» **REQUEST**
Pull out every line in the rows below that contains the string "value", and treat case as significant.

» **SUPPLIED INFORMATION**
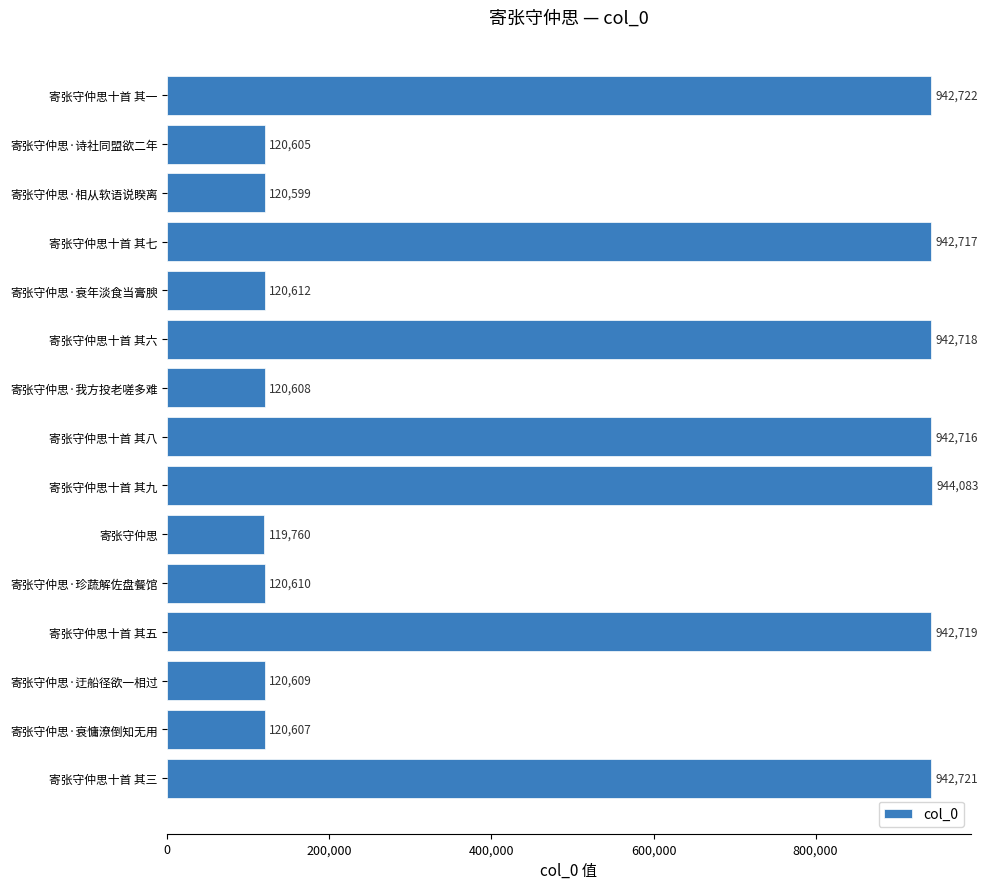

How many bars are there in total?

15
* * *
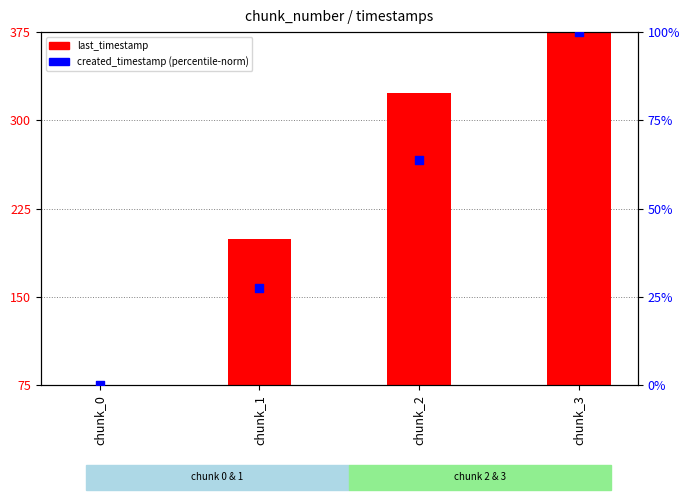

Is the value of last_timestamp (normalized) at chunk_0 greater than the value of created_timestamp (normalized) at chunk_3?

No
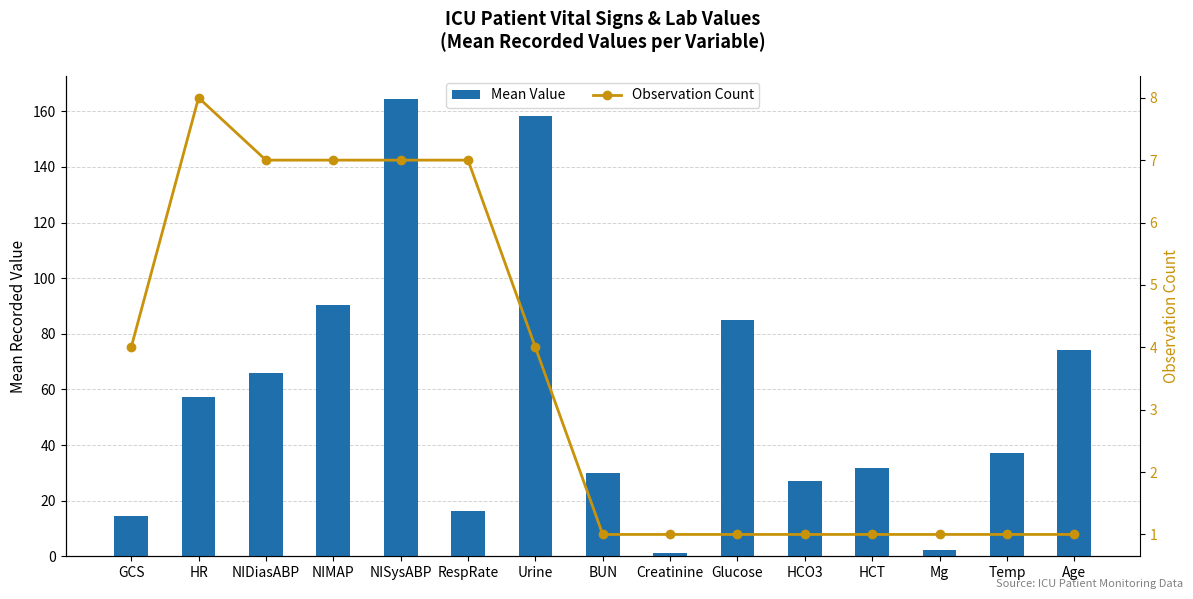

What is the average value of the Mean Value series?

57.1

» **RESULT**
Is the value of last_timestamp (normalized) at chunk_0 greater than the value of created_timestamp (normalized) at chunk_3?
What is the average value of the Mean Value series?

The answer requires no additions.